**Exercise details**
Nothing in the entries may change when they are transcribed.

**Dataset entries**
════════

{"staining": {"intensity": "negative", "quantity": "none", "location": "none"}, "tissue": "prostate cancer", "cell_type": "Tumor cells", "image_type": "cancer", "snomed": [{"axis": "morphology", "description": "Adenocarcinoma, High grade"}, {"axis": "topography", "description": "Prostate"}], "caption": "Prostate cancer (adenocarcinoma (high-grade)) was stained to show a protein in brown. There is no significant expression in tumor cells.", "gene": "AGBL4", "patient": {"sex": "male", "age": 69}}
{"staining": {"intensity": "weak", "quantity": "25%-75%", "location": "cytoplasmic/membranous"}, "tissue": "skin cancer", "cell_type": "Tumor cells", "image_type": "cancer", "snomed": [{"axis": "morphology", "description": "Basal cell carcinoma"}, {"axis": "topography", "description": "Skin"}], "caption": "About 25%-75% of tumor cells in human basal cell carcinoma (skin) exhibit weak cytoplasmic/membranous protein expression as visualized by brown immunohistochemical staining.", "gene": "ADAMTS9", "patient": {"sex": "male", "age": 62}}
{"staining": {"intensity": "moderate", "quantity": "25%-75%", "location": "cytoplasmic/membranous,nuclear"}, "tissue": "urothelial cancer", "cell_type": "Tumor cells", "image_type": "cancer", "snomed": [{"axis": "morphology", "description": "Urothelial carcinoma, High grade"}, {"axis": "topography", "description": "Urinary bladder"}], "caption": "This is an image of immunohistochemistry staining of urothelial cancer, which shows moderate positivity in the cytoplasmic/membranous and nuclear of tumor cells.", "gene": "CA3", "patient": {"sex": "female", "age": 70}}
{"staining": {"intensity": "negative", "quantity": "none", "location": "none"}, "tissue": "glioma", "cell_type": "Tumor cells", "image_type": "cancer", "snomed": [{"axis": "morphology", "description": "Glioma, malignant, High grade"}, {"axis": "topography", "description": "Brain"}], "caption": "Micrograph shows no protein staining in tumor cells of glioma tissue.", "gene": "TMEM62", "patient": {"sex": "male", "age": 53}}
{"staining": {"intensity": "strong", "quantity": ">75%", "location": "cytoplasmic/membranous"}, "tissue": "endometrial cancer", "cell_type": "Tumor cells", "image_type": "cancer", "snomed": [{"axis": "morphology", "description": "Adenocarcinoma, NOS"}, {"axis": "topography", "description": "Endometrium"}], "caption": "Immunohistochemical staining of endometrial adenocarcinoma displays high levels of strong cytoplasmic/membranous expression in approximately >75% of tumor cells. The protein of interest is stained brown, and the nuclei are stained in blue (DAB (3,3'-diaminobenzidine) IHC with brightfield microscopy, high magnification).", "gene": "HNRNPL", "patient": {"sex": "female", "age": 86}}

════════

**Output of the task**
{"staining": {"intensity": "negative", "quantity": "none", "location": "none"}, "tissue": "prostate cancer", "cell_type": "Tumor cells", "image_type": "cancer", "snomed": [{"axis": "morphology", "description": "Adenocarcinoma, High grade"}, {"axis": "topography", "description": "Prostate"}], "caption": "Prostate cancer (adenocarcinoma (high-grade)) was stained to show a protein in brown. There is no significant expression in tumor cells.", "gene": "AGBL4", "patient": {"sex": "male", "age": 69}}
{"staining": {"intensity": "weak", "quantity": "25%-75%", "location": "cytoplasmic/membranous"}, "tissue": "skin cancer", "cell_type": "Tumor cells", "image_type": "cancer", "snomed": [{"axis": "morphology", "description": "Basal cell carcinoma"}, {"axis": "topography", "description": "Skin"}], "caption": "About 25%-75% of tumor cells in human basal cell carcinoma (skin) exhibit weak cytoplasmic/membranous protein expression as visualized by brown immunohistochemical staining.", "gene": "ADAMTS9", "patient": {"sex": "male", "age": 62}}
{"staining": {"intensity": "moderate", "quantity": "25%-75%", "location": "cytoplasmic/membranous,nuclear"}, "tissue": "urothelial cancer", "cell_type": "Tumor cells", "image_type": "cancer", "snomed": [{"axis": "morphology", "description": "Urothelial carcinoma, High grade"}, {"axis": "topography", "description": "Urinary bladder"}], "caption": "This is an image of immunohistochemistry staining of urothelial cancer, which shows moderate positivity in the cytoplasmic/membranous and nuclear of tumor cells.", "gene": "CA3", "patient": {"sex": "female", "age": 70}}
{"staining": {"intensity": "negative", "quantity": "none", "location": "none"}, "tissue": "glioma", "cell_type": "Tumor cells", "image_type": "cancer", "snomed": [{"axis": "morphology", "description": "Glioma, malignant, High grade"}, {"axis": "topography", "description": "Brain"}], "caption": "Micrograph shows no protein staining in tumor cells of glioma tissue.", "gene": "TMEM62", "patient": {"sex": "male", "age": 53}}
{"staining": {"intensity": "strong", "quantity": ">75%", "location": "cytoplasmic/membranous"}, "tissue": "endometrial cancer", "cell_type": "Tumor cells", "image_type": "cancer", "snomed": [{"axis": "morphology", "description": "Adenocarcinoma, NOS"}, {"axis": "topography", "description": "Endometrium"}], "caption": "Immunohistochemical staining of endometrial adenocarcinoma displays high levels of strong cytoplasmic/membranous expression in approximately >75% of tumor cells. The protein of interest is stained brown, and the nuclei are stained in blue (DAB (3,3'-diaminobenzidine) IHC with brightfield microscopy, high magnification).", "gene": "HNRNPL", "patient": {"sex": "female", "age": 86}}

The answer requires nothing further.